Friday, December 3, 2010
The Fangirl reviews: Nineteen Minutes by Jodi Picoult
In nineteen minutes, you can stop the world, or you can jump off of it.
In nineteen minutes, you can get revenge.
Picoult’s contemporary writing shines brightly in this controversial tale of a small town high school shooting. The story is centered around the character of Peter Houghton, the youngest son of a well-known mid-wife and college professor of the economics of happiness, and takes you on Peter’s journey as he’s tormented throughout his childhood and teen years until he can’t take the bullying anymore and seeks revenge.
Told in a third person point of view, Jodi weaves the story not only around Peter, but around his parent’s, the police, and the victims—mainly Josie Cormier his childhood best friend turned popular girl whose mother just happens to be the judge pulled to sit on the case.
Picoult’s ability to develop such three dimensional characters really shows in this novel and keeps you turning the pages until the shocking ending that will leave you breathless.
Page count: 480
Genre: Literary Fiction
Similar to: Lovely Bones by Alice Sebold
Recommended to: Anyone with a pulse (okay, maybe kids 12+ and adults)

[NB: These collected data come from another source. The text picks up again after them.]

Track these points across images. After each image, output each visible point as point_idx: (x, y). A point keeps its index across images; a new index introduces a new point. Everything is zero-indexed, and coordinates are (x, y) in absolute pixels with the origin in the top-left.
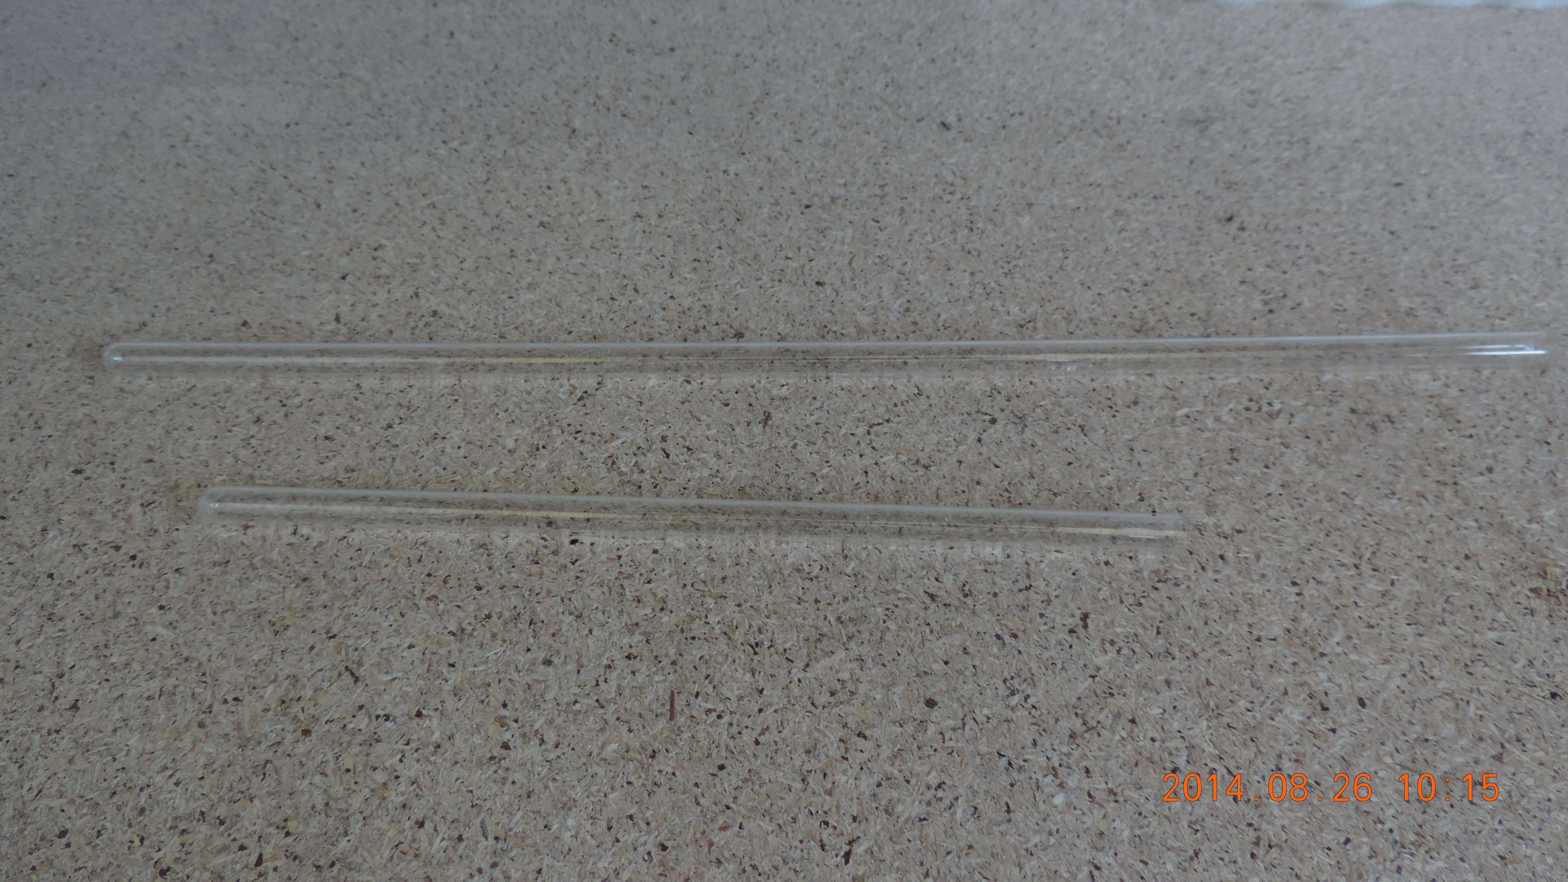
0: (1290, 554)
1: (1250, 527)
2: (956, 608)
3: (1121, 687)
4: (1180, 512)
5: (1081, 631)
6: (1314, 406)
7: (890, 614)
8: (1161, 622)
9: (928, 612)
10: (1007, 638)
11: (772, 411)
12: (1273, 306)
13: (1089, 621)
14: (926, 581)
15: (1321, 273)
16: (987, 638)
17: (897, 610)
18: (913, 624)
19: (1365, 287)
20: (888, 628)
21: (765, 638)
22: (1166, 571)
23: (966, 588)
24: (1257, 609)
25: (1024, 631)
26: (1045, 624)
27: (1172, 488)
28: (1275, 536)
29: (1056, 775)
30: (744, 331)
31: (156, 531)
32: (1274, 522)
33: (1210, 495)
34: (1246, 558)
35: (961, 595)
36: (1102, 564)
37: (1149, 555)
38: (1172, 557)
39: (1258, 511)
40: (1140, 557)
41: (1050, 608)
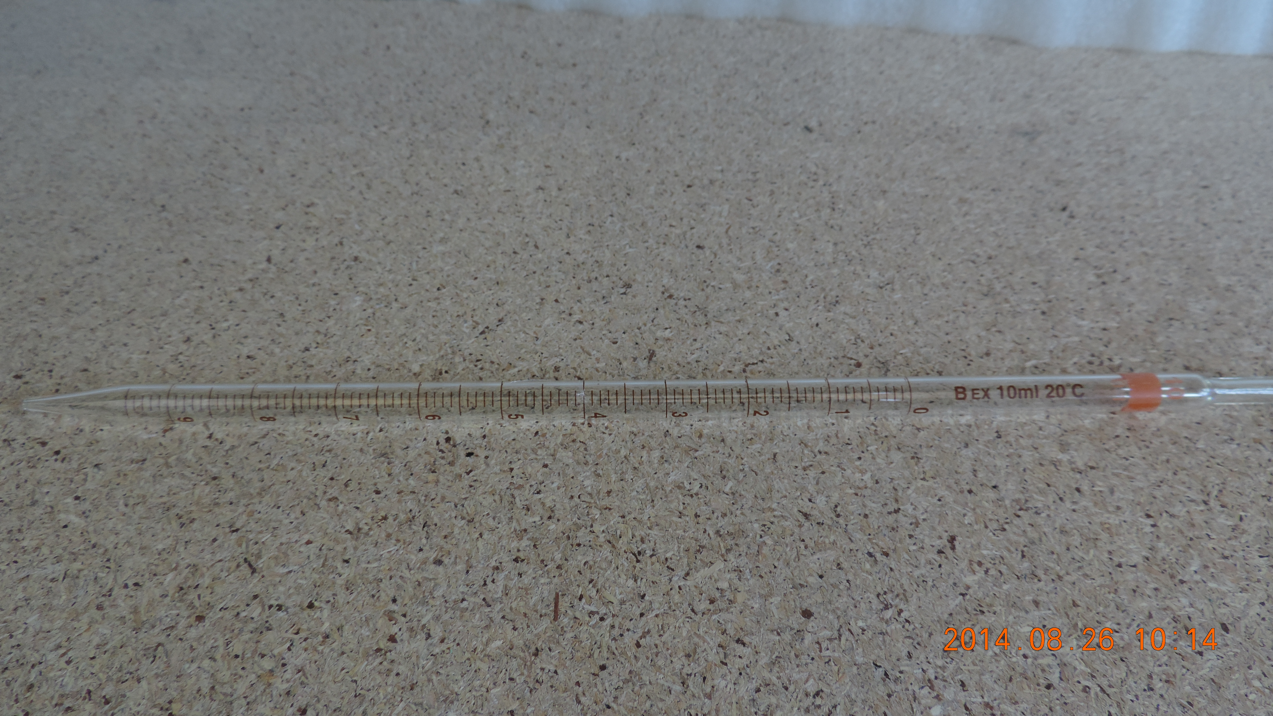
0: (1142, 489)
1: (1102, 464)
2: (829, 527)
3: (991, 605)
4: (1036, 449)
5: (948, 551)
6: (1152, 362)
7: (766, 529)
8: (1025, 546)
9: (803, 529)
10: (878, 556)
11: (657, 350)
12: (1106, 279)
13: (956, 543)
14: (800, 501)
15: (1146, 254)
16: (859, 555)
17: (773, 527)
18: (788, 540)
19: (1185, 266)
20: (764, 543)
21: (647, 548)
22: (1027, 501)
23: (839, 509)
24: (1116, 538)
25: (895, 550)
26: (915, 544)
27: (1026, 428)
28: (1126, 473)
29: (932, 688)
30: (632, 283)
31: (81, 431)
32: (1124, 460)
33: (1063, 435)
34: (1101, 491)
35: (833, 516)
36: (966, 492)
37: (1009, 486)
38: (1031, 488)
39: (1107, 450)
40: (1001, 487)
41: (918, 530)
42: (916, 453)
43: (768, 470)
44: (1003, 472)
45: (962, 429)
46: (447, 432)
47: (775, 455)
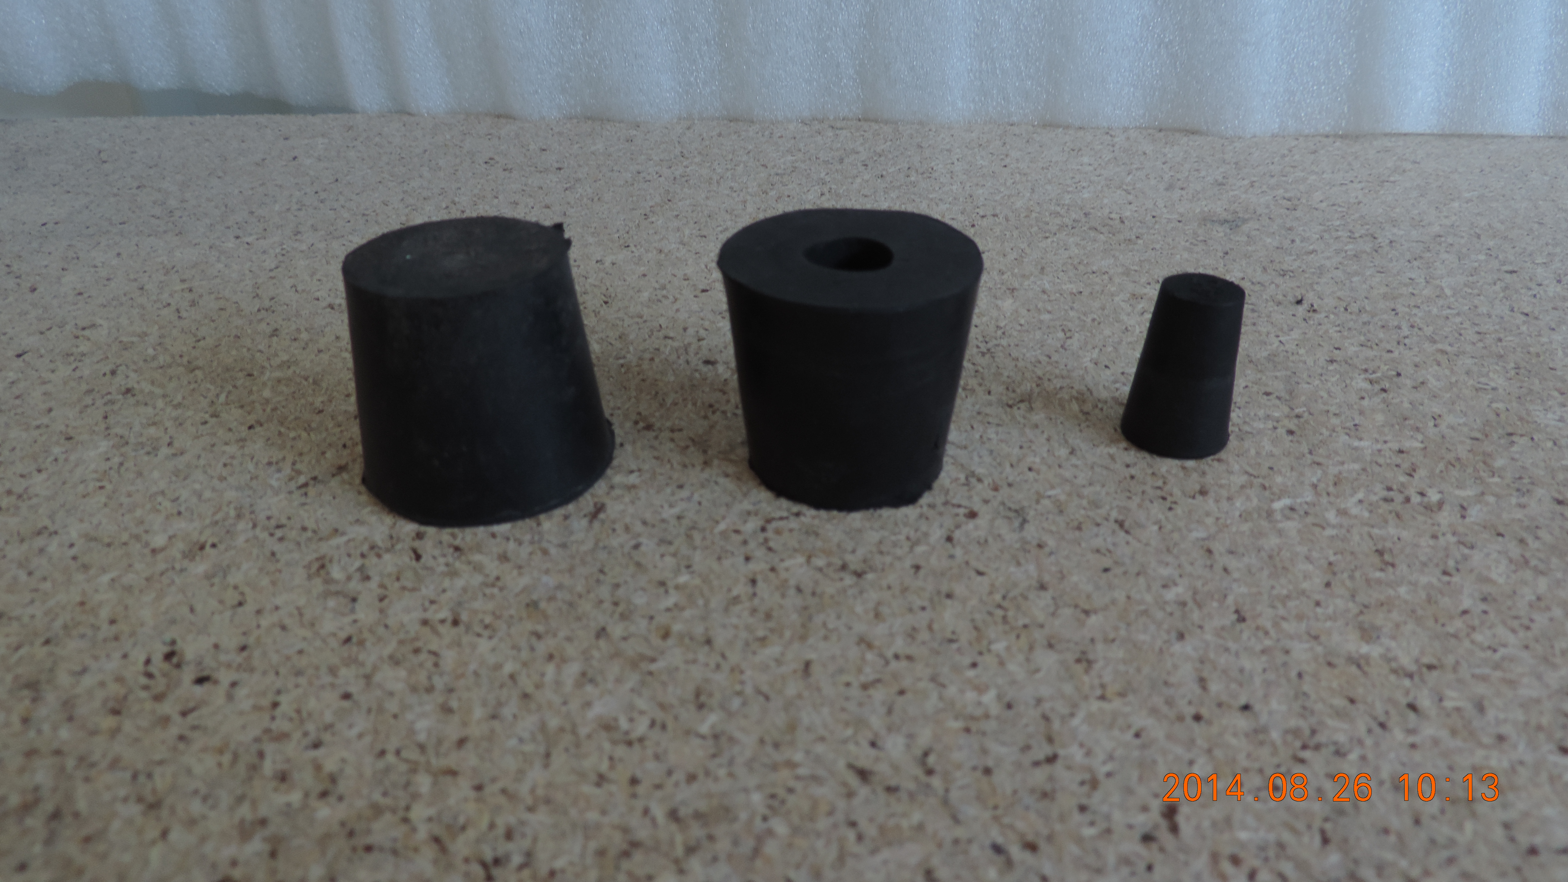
0: (1538, 701)
1: (1450, 660)
2: (912, 796)
4: (1316, 638)
5: (1164, 835)
6: (1495, 495)
7: (775, 803)
8: (1326, 820)
9: (856, 801)
10: (1016, 852)
12: (1385, 385)
13: (1180, 819)
14: (852, 747)
15: (1442, 352)
16: (975, 850)
17: (792, 800)
18: (823, 824)
20: (770, 833)
22: (1313, 732)
23: (931, 760)
24: (1510, 795)
25: (1050, 838)
26: (1092, 824)
27: (1291, 604)
28: (1498, 674)
32: (1489, 653)
33: (1361, 612)
34: (1458, 709)
35: (919, 772)
36: (1189, 720)
37: (1274, 705)
38: (1319, 707)
39: (1455, 636)
40: (1257, 707)
41: (1097, 796)
42: (1084, 653)
43: (791, 690)
44: (1258, 681)
45: (1169, 609)
46: (173, 642)
47: (807, 665)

* Picoult develops her characters in a way that they feel like someone I know. By the end of the book I felt like I understood Peter, Josie, and even their parents, as if they had just sat down and had a conversation with me at the breakfast table. There was never a point where I saw any of these characters as a villian or that they did something that seemed out of context with the rest of the story.
* For such a controversial topic, Picoult really portrayed the events of a high school shooting in a way that really made it hit close to home. I cried alongside the residents of Sterling and I even cried along with Peter and his family. She developed such a great world that I never wanted to leave it.
*Even though this novel was almost 500 pages, I blew through it like it was a Dr. Seuss book! Picoult gives details in a way that make every single word on the page important to the story and who her characters are. At first I struggled wondering why I needed so much about this character's parent's back story, but Picoult soon pointed out to me exactly why all that information was necessary.
The not as good:
* I loved this book, so there really isn't too many bad things I can say about it. The only small complaint that I would have, story wise, is references to things in pop culture. She mentioned current bands and things like that, but to be fair she did give specific dates for this novel (similar to Perks of Being a Wallflower) and pop culture references in a story is just my own personal pet peeve. I think that it dates a story, but if your story has specific dates then I guess it needs that.
*There are some themes, besides the obvious violent one of a school shooting, that are a bit more adult. This book touches on things like homophobia and teenage pregnancy which could be a little too heavy for the teenage reader. With that being said, I was eleven when Columbine happened and I think around the middle school age is when some of the themes in this story (bullying, popularity, and peer pressure) would really start to come into play.
All in all, I knew that I had to do this book as my first review. This is a novel that I absolutely fell in love with from the first page and never wanted to put down.
I was just contacted by Tor books and I will start doing reviews for their teen line and books that will be coming out this spring/summer. So I hope you enjoyed this review and I'm eager to share more with all of you!